[I leave this up. I take it off because it's about puppies not kids exactly, but I'm thinking that if we're really living without compartmentalizing our lives ... I'll just leave this up. If it makes you smile and you're encouraged, I'll be happy.]
This may be our last session of puppy class for a while. Can't find six classes in a row without a conflict. I was more frustrated than usual after classes last weekend which inevitably leaves me asking, "Is more better or is it overkill?" It's been almost a year of classes. This photo is almost a year old (Nyah- red collar, Ellie - blue). At 13 months old, still puppies I'm told, they resist having their picture taken but we try. Very much "still puppies!" I didn't put the beeping of the camera together with the beeping of the fence collar. That explains the camera shyness.
Perspective:
Past. They were very good at 4 months when we brought them home almost a year ago. They were very good at "sit" and a long list of well-trained-puppy-skills. But the first afternoon we left them with our 5 Red Cross Babysitter trained 16-25 yr old children, an hour into the afternoon, one of the kids called me in a panic:"The puppies wouldn't listen. They wouldn't stop fighting. " The best we could figure, they didn't know who was in charge so they decided it should be someone with four furry feet and they both wanted the job. When Mom was home they were better, but imagining myself home alone with two full grown dogs dealing with dominance issues, we signed up for classes.
Present. Friday night I took Nyah to class. (12 owners, 12 dogs - most either well-behaved or there to accomplish it) Nyah tends to get defensive in class sometimes. . .often . . . Ellie, on the other hand, wants to play - either mode potentially disruptive in a dog class. Mr. M calls them his "special needs" dogs because they're either perfectly on-task or "not even in the room" (not unlike ADD) . He knows them pretty well, we've been going since September. Throwing out all the excuses, they're dogs.
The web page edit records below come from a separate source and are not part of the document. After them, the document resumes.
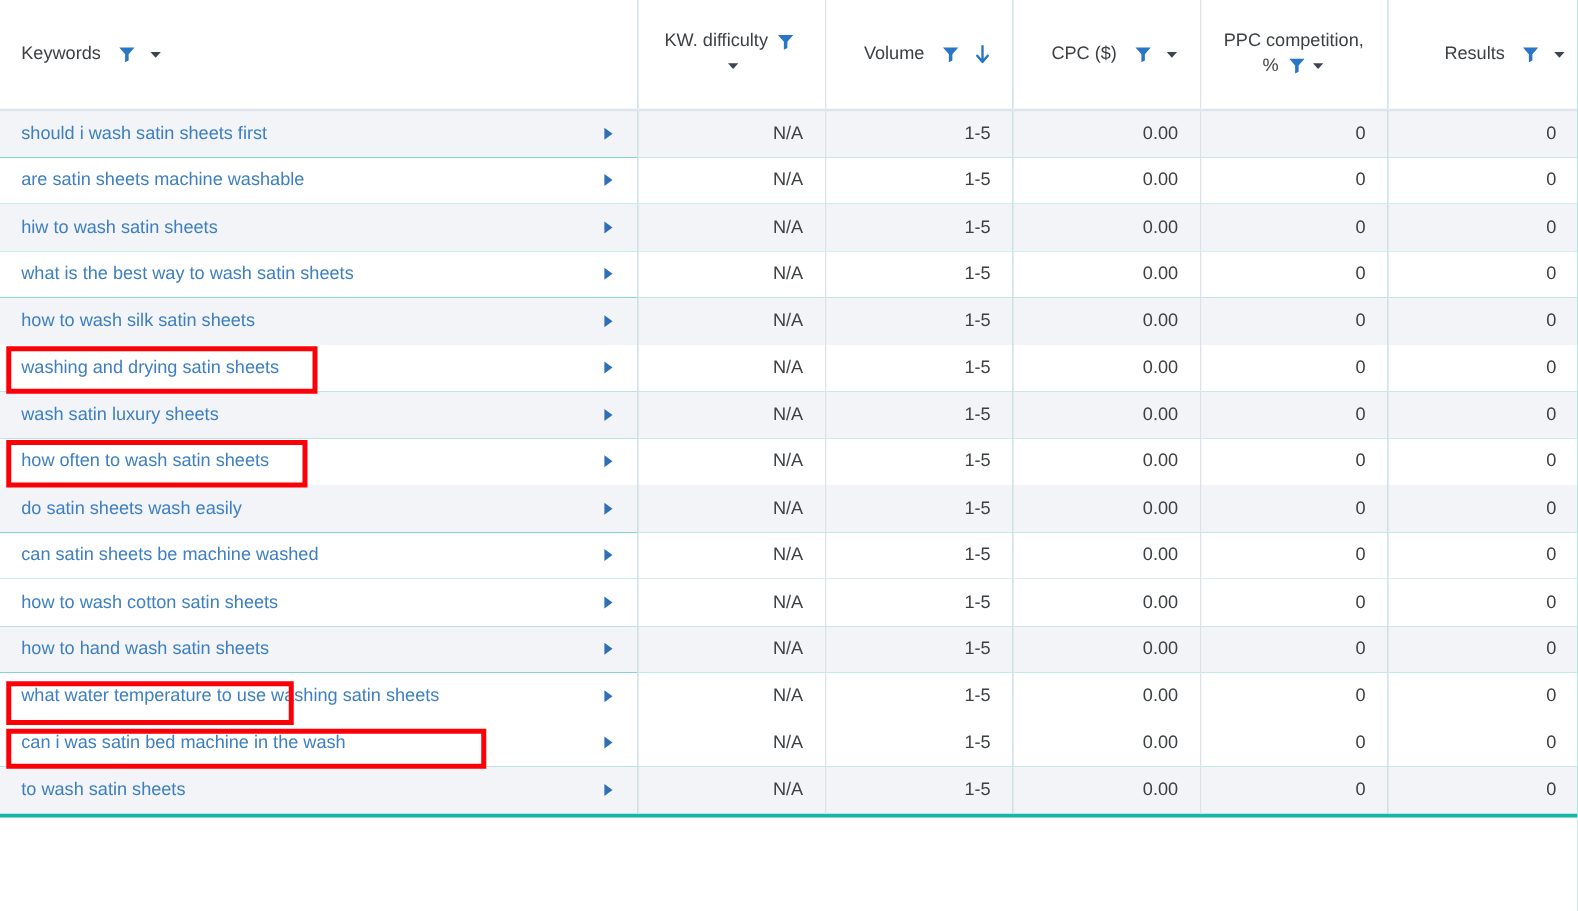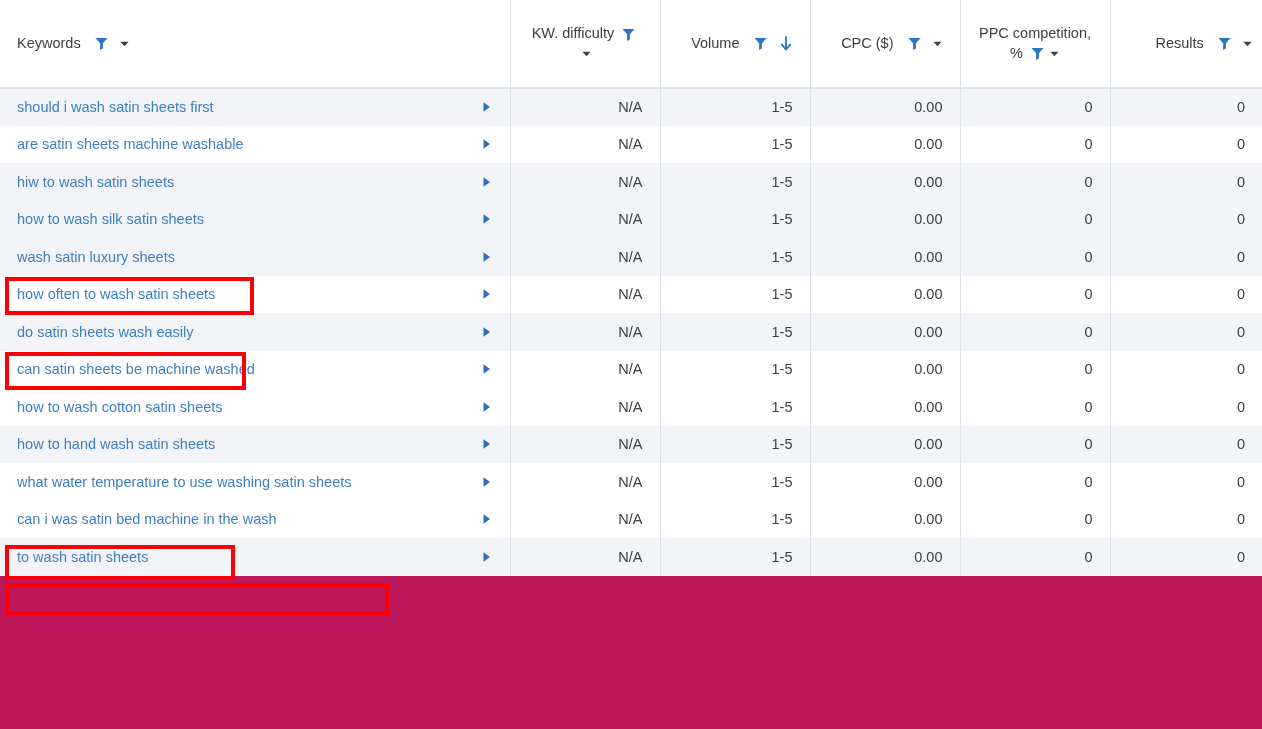--- a/index.html
+++ b/index.html
@@ -6,22 +6,22 @@
   html, body {
     width: 1262px;
     height: 729px;
     background: #ffffff;
     font-family: "Liberation Sans", sans-serif;
     overflow: hidden;
   }
   #app {
     position: relative;
     width: 1262px;
-    height: 729px;
-    background: #be185d;
+    height: 654px;
+    background: #14b8a6;
   }
 
   
   table.kw-table {
     width: 1262px;
     border-collapse: collapse;
     table-layout: fixed;
   }
 
   
@@ -233,22 +233,42 @@
         <tr class="alt">
           <td class="cell-keyword"><a class="kw-link" href="#">hiw to wash satin sheets</a><span class="expand-arrow"><svg width="10" height="12" viewBox="0 0 10 12">
                 <path d="M1.5 1.2 8 6l-6.5 4.8z" fill="#2f6fb5"></path>
               </svg></span></td>
           <td class="cell-num">N/A</td>
           <td class="cell-num">1-5</td>
           <td class="cell-num">0.00</td>
           <td class="cell-num">0</td>
           <td class="cell-num">0</td>
         </tr>
+        <tr class="plain">
+          <td class="cell-keyword"><a class="kw-link" href="#">what is the best way to wash satin sheets</a><span class="expand-arrow"><svg width="10" height="12" viewBox="0 0 10 12">
+                <path d="M1.5 1.2 8 6l-6.5 4.8z" fill="#2f6fb5"></path>
+              </svg></span></td>
+          <td class="cell-num">N/A</td>
+          <td class="cell-num">1-5</td>
+          <td class="cell-num">0.00</td>
+          <td class="cell-num">0</td>
+          <td class="cell-num">0</td>
+        </tr>
         <tr class="alt">
           <td class="cell-keyword"><a class="kw-link" href="#">how to wash silk satin sheets</a><span class="expand-arrow"><svg width="10" height="12" viewBox="0 0 10 12">
+                <path d="M1.5 1.2 8 6l-6.5 4.8z" fill="#2f6fb5"></path>
+              </svg></span></td>
+          <td class="cell-num">N/A</td>
+          <td class="cell-num">1-5</td>
+          <td class="cell-num">0.00</td>
+          <td class="cell-num">0</td>
+          <td class="cell-num">0</td>
+        </tr>
+        <tr class="plain">
+          <td class="cell-keyword"><a class="kw-link" href="#">washing and drying satin sheets</a><span class="expand-arrow"><svg width="10" height="12" viewBox="0 0 10 12">
                 <path d="M1.5 1.2 8 6l-6.5 4.8z" fill="#2f6fb5"></path>
               </svg></span></td>
           <td class="cell-num">N/A</td>
           <td class="cell-num">1-5</td>
           <td class="cell-num">0.00</td>
           <td class="cell-num">0</td>
           <td class="cell-num">0</td>
         </tr>
         <tr class="alt">
           <td class="cell-keyword"><a class="kw-link" href="#">wash satin luxury sheets</a><span class="expand-arrow"><svg width="10" height="12" viewBox="0 0 10 12">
They need to listen, even when they don't feel like it, so we keep working on it.
So class is a half hour drive each way, my car radiator is dying. Nyah's a handful in class most of Friday night but she did the most perfect heel pattern ever! She even passed "Leave it." (She's been known to snatch half the bag of jerky bait instead.)
Ellie spent the better part of her Sunday class either wanting badly to play or totally zoned out. "Sit? Mom, you never taught us that!" Sooooo frustrating!!!!
It's almost the end of class time and Ellie won't down-stay. She needed to go out. So I took her outside, somehow managed to slice my finger on the trash can, we came back in and I let Jenny take her. (Jenny's 17. She came to a couple of classes in September. She plays with them more than she works with them.) So, of course, Ellie heals, downs, sits, stays, (all in various combinations within about 3 minutes) and takes the jumps for Jenny. It's obviously me, not the puppies, and (be warned) trainers don't sell new owner personalities.
So Monday morning I work with each of them alone in the yard like I do every morning. Traffic, people walking, bikes, skateboards, sirens, no dog-walkers as far as I know) They're perfect, off-leash perfect. Both of them - every task from every class, even with minor distractions, off-leash-perfect!
Future. So, if they're wonderful at home and they know the stuff (most of the time) why do I feel the need to keep going to class? For the adrenaline rush when a certain dog looks like she's going to get away and eat someone else's dog? I don't think so! Growing my confidence in leaps and bounds? Probably. Addiction? Maybe. The addictive quality is the fact that one minute you've almost got it. Then it seems out of reach. The next minute you know you've got it, then you lose it again. Then they're so bad you wonder why you have puppies. Then you flat out succeed big time and you say, "I can do this!" and you go back for more. Or maybe it's the place where class becomes less a class and more a critique group to help you get where you're going. I have no clue.
More important, if Ellie and Nyah listen in that environment every time, they'll listen anywhere! (They'll ignore the dogs on the sidewalk.) And stewardship. . . Maybe someday they'll be agility dogs or tracking dogs or therapy dogs or reading dogs* (when they defer to strangers I've even momentarily considered schutzhund!) Not sure I'm that ambitious, except when they're bored ... You don't want two bored, intelligent** puppies. Trust me.
... a little past, present, and potential-for-the-future*** helps keep today in perspective if you're parenting or working with people, too. (We'll call the alternative whining and complaining) ... thanks for listening.
* Gary S. differs with me , but they really can't read.
**At class Sunday, when she wasn't zoned out, Ellie unexpectedly demonstrated her unique independent thinking skills. :)
*** don't know if all these websites are the best on the subject but it gives some substance for the word "potential"!